Another subject of testing was our behavior tree-based mission manager. To test it, we used a series of prespecified inputs to ensure that the output behaviors matched our expectations. We tested several tasks/missions – for each mission, a prewritten set of inputs were provided, and the resulting commands from the mission manager were compared to our expectation. We also did some exploratory work integrating the Gazebo simulation suite into our testing process for proper physical simulation, though we have not yet incorporated simulated game objects.

Outside of these changes, another new addition this year was the integration of Docker, a software virtualization platform, into our testing framework. This has helped us greatly by allowing us to conduct any purely-software tests within a highly reproducible closed development environment.
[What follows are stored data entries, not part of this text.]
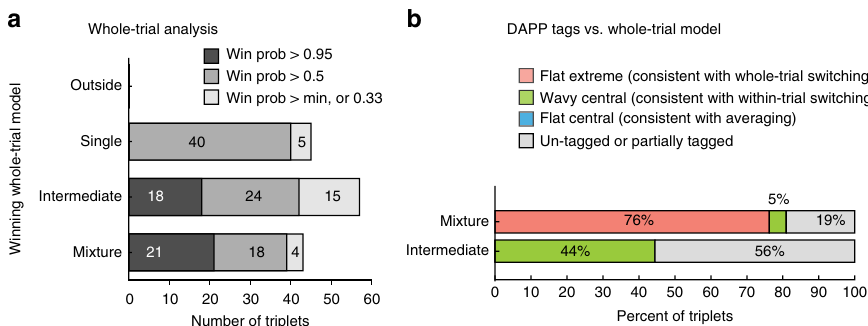
Fig. 6 Evidence of fl uctuations in face patch MF. a Population results of whole-trial analysis. As in Fig. 2i, shading indicates the con fi dence level of the assignment of individual triplets to winning models. b Population results of DAPP analysis by winning model from whole-trial analysis (win probability > 0.95). Results resemble those found in the IC, except that there was no evidence of Flat-Central among the Intermediates; Wavy-Central was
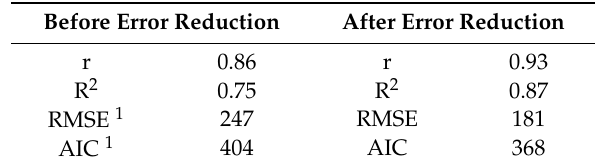
Table 2. The regression parameters before and after error reduction.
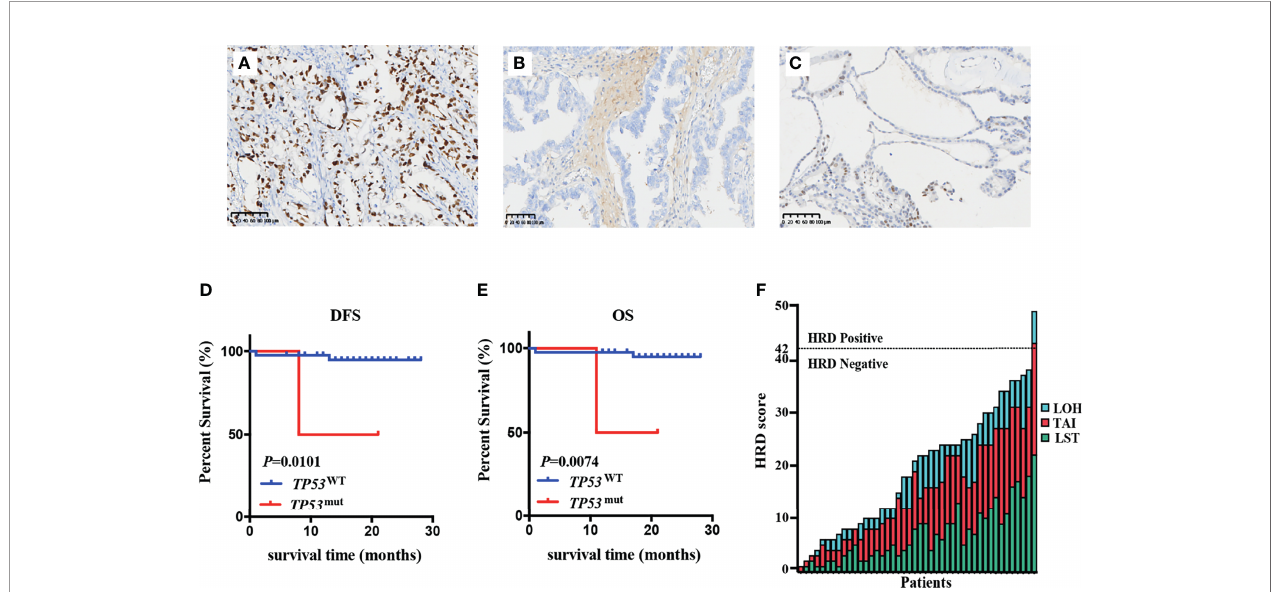
FIGURE 2 | Relationship between TP53 mutation status and patients ’ prognosis and HRD status in OCCC patients. (A – C) Immunohistochemistry was performed on tumors with TP53 mutation, showing intense and diffuse p53 immunostaining for likely pathogenic missense mutation (A) , completely absent p53 immunostaining for splicing mutation (B) , and rare p53-positive cells with VUS (C) . (D, E) Kaplan – Meier survival curves based on TP53 immunohistochemistry results. Patients with TP53 mutations had poor DFS ( p = 0.0101) (D) and OS ( p = 0.0074) (E) . p -values are calculated using the log-rank test. (F) HRD score in patients with OCCC. The columns and rows represent individual patient and HRD scores,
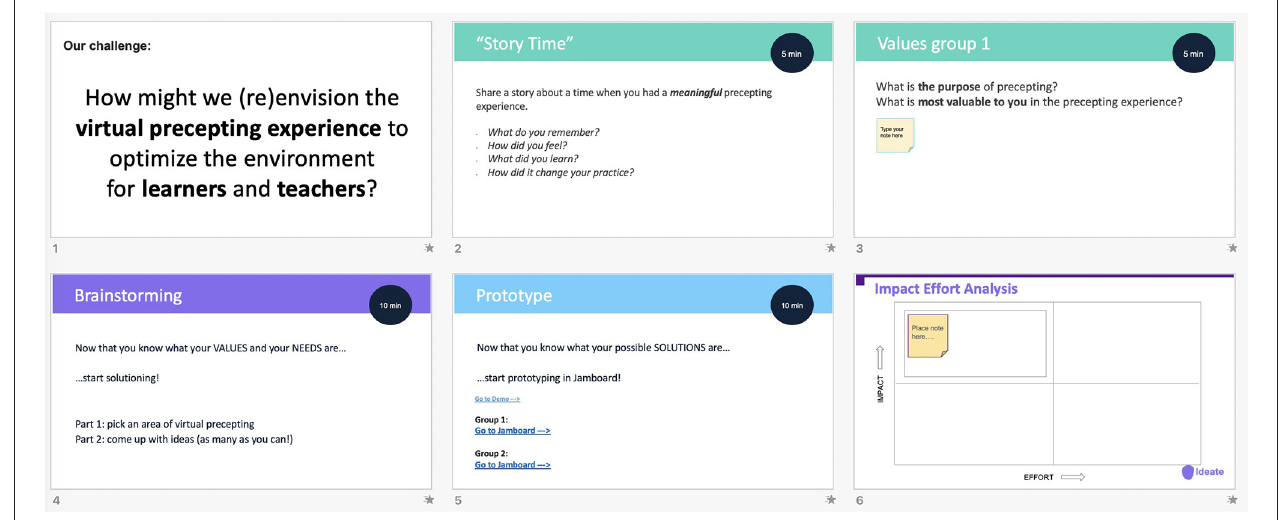
FIGURE 2 | The Design Thinking Workshop.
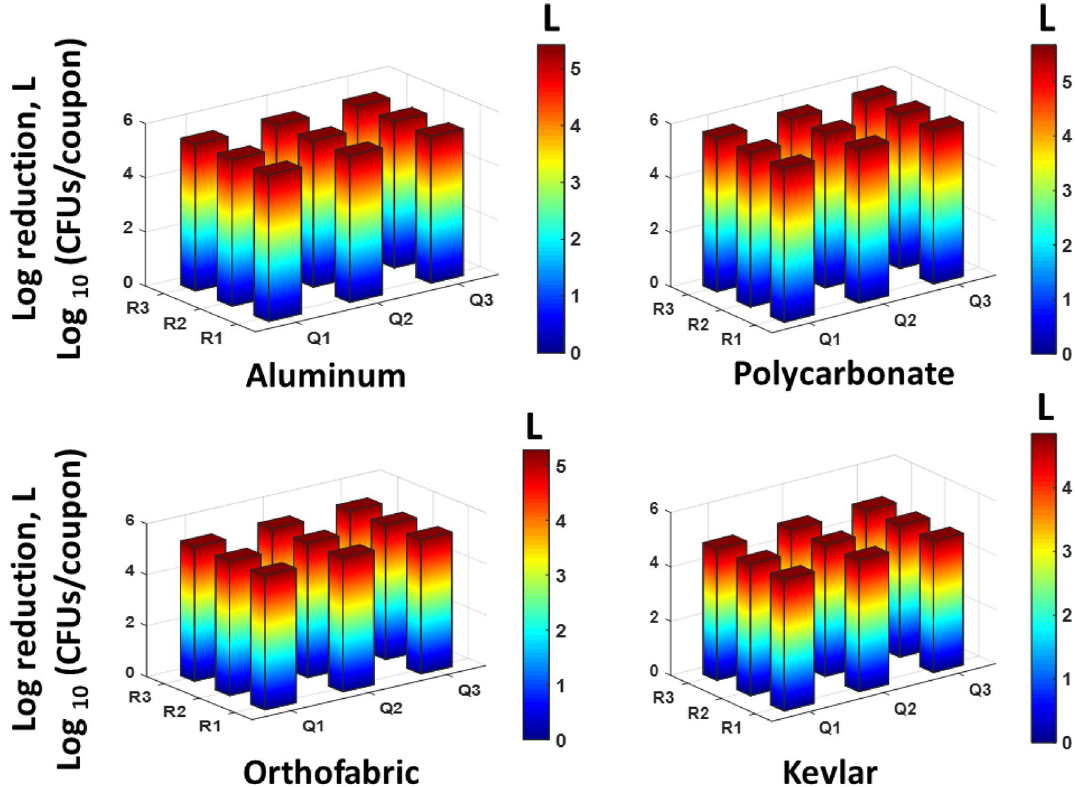
Figure 10. Data showing uniform spatial distribution of reduction in logs of E. coli CFUs/coupon of 9 exposed coupons placed at the central plane of the APS, for each material type. The x and y axis represent the location in the measurement grid illustrated in Fig. 4. Both the z axis and the color bar indicate log reductions achieved in the coupons—double representation was selected for clarity. Complete killing (4 to 5 log reduction) was achieved at all points using 4 CPPRs and exposures of 20 min (15 min CPPR on + 5 min CPPR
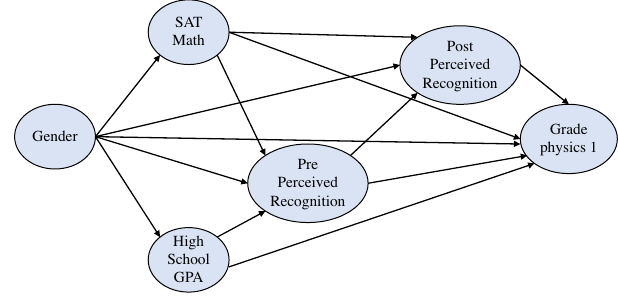
FIG. 1. Schematic representation of the model and how perceived recognition mediates the relation between gender and grade in physics 1 course for bioscience majors. From left to right, all possible paths were considered (including the one from gender to grade in physics 1), however, only some of the paths are shown here for clarity.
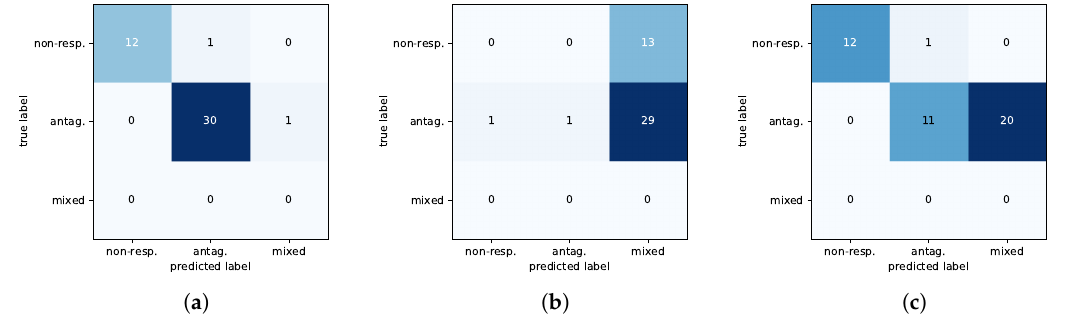
Figure 5. Confusion matrices for darolutamide predictions and experimental validation. Predicted classes are along the x-axis with the true class on the y-axis. The agonist class is dropped as no mutants showed this phenotype with darolutamide, and no models predicted this class. ( a ) DNN. ( b ) RF. ( c )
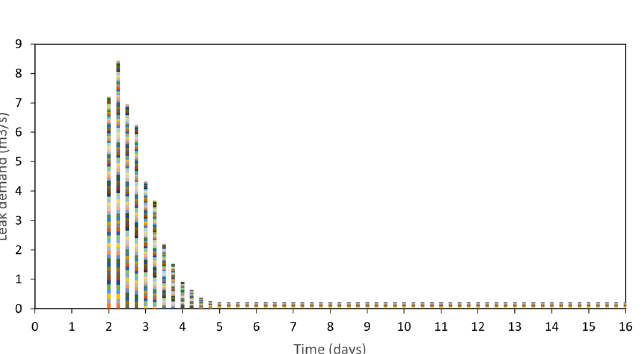
Figure 8. A stacked column chart of leak demand (m3/s) for damaged WDN components caused by a 5.5 M earthquake at Location 1 with RS2. Each coloured block in the stacked column represents a WDN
Notably, we did some exploratory work this year to integrate Gazebo, a physical simulation, into our testing process.
Groot, a BehaviorTree.CPP visualizer [2]
An image of our simulated robot in Gazebo

References

[1] A. M. El-Dalatony, T. Attia, H. Ragheb, and A. M. Sharaf, “Cascaded pid trajectory tracking control for quadruped robotic leg,” International Journal of Mechanical Engineering and Robotics Research, vol. 12, no. 1, pp. 40–47, Jan. 2023.

[2] “Groot2 | BehaviorTree.CPP.” Accessed: May 28, 2026. [Online]. Available: https://www.behaviortree.dev/groot/

[3] Y. Yang and S. Soatto, “FDA: Fourier Domain Adaptation for Semantic Segmentation,” presented at the Proceedings of the IEEE/CVF Conference on Computer Vision and Pattern Recognition, 2020, pp. 4085–4095. Accessed: May 26, 2026. [Online].